* **Okuma Metni**
______________________________

Başbakan Erdoğan'ın konuşmasından satır başları:
İşsizlik rakamları
Ocak ayında işsizlik yüzde 10,2 olarak gerçekleşti. Bazıları işsizliğin arttığı gibi bir izlenim oluşturma gayretinde. İşsizlik oranları geçmiş yılların aynı aylarıyla kıyaslanır. Yeni
teşvik sisteminin işsizlikle mücadelemize önemli katkı sağlanmasını bekliyoruz.
Büyük ölçekli ve stratejik yatırımları daha güçlü şekilde
destekliyoruz. İl bazlı teşvik sistemine geçiş yaptık. İllerimizin konumları tamamen bilimsel verilerle tespit edilmiştir. Hiçbir siyasi kayırma yoktur. İllerimizin yerleri statik değildir, yükselebilir veya değişebilir.

______________________________

* **Verilen Bilgiler**
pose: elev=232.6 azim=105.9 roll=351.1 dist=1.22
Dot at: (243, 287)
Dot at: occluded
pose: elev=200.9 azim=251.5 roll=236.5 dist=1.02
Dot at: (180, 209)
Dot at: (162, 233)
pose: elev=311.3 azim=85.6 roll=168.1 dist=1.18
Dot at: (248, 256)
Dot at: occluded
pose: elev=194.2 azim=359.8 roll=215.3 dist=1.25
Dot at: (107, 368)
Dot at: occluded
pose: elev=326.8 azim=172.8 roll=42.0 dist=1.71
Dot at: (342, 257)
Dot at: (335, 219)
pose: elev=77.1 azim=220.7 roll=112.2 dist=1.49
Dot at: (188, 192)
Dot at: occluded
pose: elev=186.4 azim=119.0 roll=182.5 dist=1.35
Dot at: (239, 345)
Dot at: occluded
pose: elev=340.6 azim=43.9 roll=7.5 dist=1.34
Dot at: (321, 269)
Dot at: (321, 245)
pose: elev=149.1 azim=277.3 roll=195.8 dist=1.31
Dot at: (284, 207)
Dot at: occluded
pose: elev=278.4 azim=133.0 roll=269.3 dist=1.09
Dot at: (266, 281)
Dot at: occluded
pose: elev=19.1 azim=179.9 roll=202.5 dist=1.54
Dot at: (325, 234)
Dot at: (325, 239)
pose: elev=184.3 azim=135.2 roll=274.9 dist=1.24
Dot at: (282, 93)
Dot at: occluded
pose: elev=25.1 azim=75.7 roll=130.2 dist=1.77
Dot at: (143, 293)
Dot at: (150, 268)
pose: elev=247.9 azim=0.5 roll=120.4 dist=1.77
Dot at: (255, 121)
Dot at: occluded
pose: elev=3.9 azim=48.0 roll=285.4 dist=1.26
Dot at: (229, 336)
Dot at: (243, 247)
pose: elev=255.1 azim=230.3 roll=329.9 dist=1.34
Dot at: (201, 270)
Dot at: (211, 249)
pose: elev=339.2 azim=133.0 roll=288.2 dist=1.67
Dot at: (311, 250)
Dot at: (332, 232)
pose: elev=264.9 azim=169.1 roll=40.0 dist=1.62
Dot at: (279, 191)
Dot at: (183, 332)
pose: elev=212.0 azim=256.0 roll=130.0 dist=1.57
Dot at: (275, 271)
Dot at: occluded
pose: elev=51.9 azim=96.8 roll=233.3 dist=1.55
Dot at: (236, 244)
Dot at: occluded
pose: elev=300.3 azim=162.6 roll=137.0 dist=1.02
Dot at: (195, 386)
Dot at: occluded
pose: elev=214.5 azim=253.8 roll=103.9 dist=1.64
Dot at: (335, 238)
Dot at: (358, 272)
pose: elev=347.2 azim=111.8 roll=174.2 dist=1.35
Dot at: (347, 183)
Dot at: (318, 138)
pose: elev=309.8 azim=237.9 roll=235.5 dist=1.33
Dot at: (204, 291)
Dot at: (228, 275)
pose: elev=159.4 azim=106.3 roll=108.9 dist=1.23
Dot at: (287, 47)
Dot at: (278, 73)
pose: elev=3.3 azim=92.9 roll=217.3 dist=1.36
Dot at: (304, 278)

______________________________

* **Verilen Problem**
Okuma metninde "Başbakan Erdoğan'ın konuşmasından" ile "katkı sağlanmasını bekliyoruz." arasındaki bölümü, iki uç da dahil olmak üzere, "Ocak" yerine "Şubat" koyarak lütfen yeniden yazın.

* **Alıştırma Çözümü**
Başbakan Erdoğan'ın konuşmasından satır başları:
İşsizlik rakamları
Şubat ayında işsizlik yüzde 10,2 olarak gerçekleşti. Bazıları işsizliğin arttığı gibi bir izlenim oluşturma gayretinde. İşsizlik oranları geçmiş yılların aynı aylarıyla kıyaslanır. Yeni
teşvik sisteminin işsizlikle mücadelemize önemli katkı sağlanmasını bekliyoruz.